A couple of strides later he said, "I'll tell you when we stop. I can't
talk. I can hardly breathe. You can talk.
Some Sunday mornings, I'll start out running with Owen, a computer scientist,
who usually runs too fast for me, but warms up slowly enough that I
can keep pace for a mile or two. It's always worth it. I once had a
Duke applicant, in an interview, tell me that one reason that he was
applying to the university was because he wanted to meet Owen. His high-school
class had used Owen's computer-science textbook, and the author seemed
like a funny, quirky, wacky guy. The applicant was right.
On Sunday mornings, we have statisticians, engineers, psychiatrists,
psychologists, lawyers, public healthers, biochemists, investment bankers,
neuropharmacologists, geneticists, airplane pilots, physicians, software
developers, veterinarians. All people you want to talk to. The main
thing that decides whom you get to chat with is how fast (or slowly)
you want to run on that particular morning.
The running boom has been going for a while now; it may even have already
busted. But from the beginning, long-distance runners tended to be eggheady
sorts. Part of it, I think, comes from the need to be able to spend
hours alone with your own thoughts. Even though I do a lot of socializing
on runs, I also do a lot of thinking. If there's a problem I want to
ponder, I go for a solitary run. I usually come home having made mental
progress.
Some people may consider a weekly Sunday-morning half-marathon as, at
best, an exercise in self-punishment. Most of the academics I run with
think of it as a luxury, along the lines of taking two hours over coffee.
It's a necessary and fun part of their social lives. When else, I often
ask myself, would I get a chance to see and talk to these people? Certainly
not once a week, probably not once a month. But every Sunday, I get
a window of privileged time, an opportunity to be with people I like,
and respect, and admire, and learn from. All we do is talk (and run).
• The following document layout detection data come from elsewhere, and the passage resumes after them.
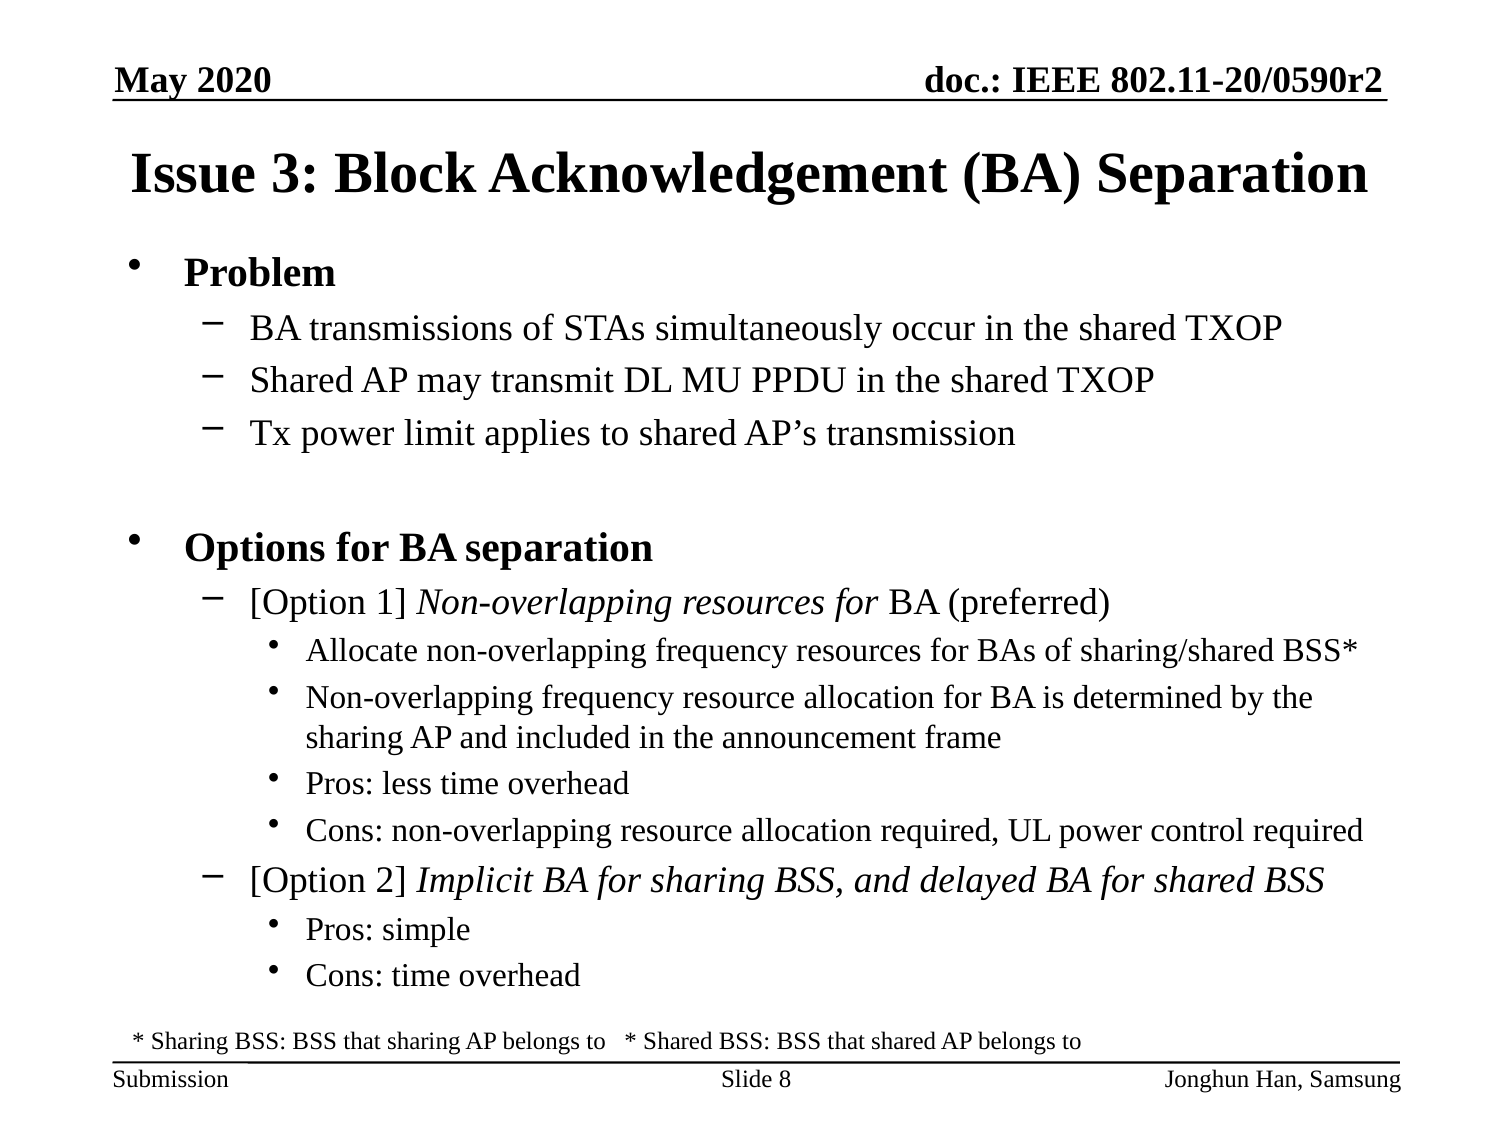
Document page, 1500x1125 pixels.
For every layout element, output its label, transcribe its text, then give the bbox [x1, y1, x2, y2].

footer Jonghun Han, Samsung [1162, 1061, 1402, 1093]
list Problem BA transmissions of STAs simultaneously occur in the shared TXOP Shared AP may transmit DL MU PPDU in the shared TXOP Tx power limit applies to shared AP’s transmission Options for BA separation [Option 1] Non-overlapping resources for BA (preferred) Allocate non-overlapping frequency resources for BAs of sharing/shared BSS* Non-overlapping frequency resource allocation for BA is determined by the sharing AP and included in the announcement frame Pros: less time overhead Cons: non-overlapping resource allocation required, UL power control required [Option 2] Implicit BA for sharing BSS, and delayed BA for shared BSS Pros: simple Cons: time overhead [112, 237, 1388, 1063]
text_box * Sharing BSS: BSS that sharing AP belongs to * Shared BSS: BSS that shared AP belongs to [117, 1017, 1098, 1062]
title Issue 3: Block Acknowledgement (BA) Separation [112, 112, 1388, 226]
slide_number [114, 54, 274, 101]
slide_number Slide 8 [712, 1062, 800, 1093]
During a recent marathon, at mile 16, I ended up on the heels of two
men. One, obviously a physician, was describing to his friend how he
and a bunch of other doctors had set up an H.M.O. He explained the challenges
and described how the enterprise eventually went belly up. It was a
fascinating conversation, and I thoroughly enjoyed eavesdropping. Was
there a difference in health-care delivery when the docs were in charge,
I wondered? I was about to ask, and then, suddenly, it hit me. This
wasn't a Sunday-morning run. This was a race. I had a time goal and
couldn't afford to waste my energy in dialogue. I left them behind after
a mile or so, having said not a word, but looking forward to the opportunities
presented on my next Sunday-morning run.
You know what? My editorial colleague was right: People should
look like what they do. I'm a runner.
Rachel Toor, a former book editor and admissions officer at Duke
University, writes frequently for The Chronicle.